*** DATASET ENTRIES Section Begins ***
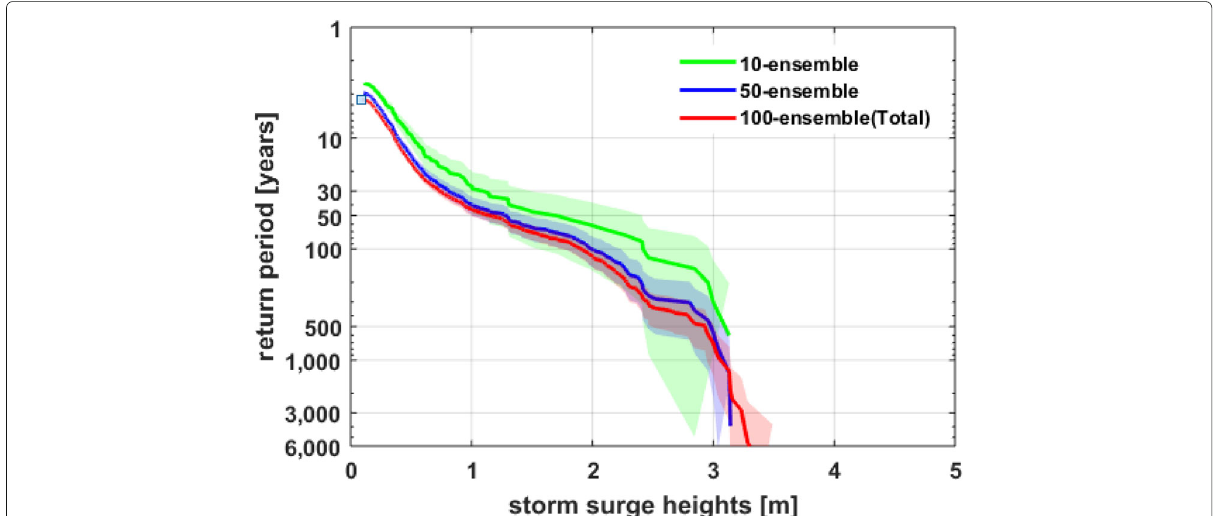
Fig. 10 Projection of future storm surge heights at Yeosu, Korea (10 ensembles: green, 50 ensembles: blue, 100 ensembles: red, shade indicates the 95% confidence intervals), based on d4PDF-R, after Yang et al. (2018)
*** DATASET ENTRIES Section Ends ***
*** DATASET ENTRIES Section Begins ***
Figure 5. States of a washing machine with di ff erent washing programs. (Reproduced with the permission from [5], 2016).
*** DATASET ENTRIES Section Ends ***
*** DATASET ENTRIES Section Begins ***
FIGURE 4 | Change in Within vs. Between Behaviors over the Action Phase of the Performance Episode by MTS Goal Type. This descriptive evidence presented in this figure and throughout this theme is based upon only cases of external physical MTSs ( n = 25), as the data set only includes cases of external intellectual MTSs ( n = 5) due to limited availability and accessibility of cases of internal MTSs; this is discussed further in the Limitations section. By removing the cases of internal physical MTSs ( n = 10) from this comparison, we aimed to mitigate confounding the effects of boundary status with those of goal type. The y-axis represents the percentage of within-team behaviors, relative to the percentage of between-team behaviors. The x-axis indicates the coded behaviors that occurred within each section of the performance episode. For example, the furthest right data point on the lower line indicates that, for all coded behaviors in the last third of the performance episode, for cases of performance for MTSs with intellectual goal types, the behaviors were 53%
*** DATASET ENTRIES Section Ends ***
#### [ABOUT THIS TASK]
Return only the number of lines in the entries above that contain the word "with".

#### [THE COMPLETED TASK]
2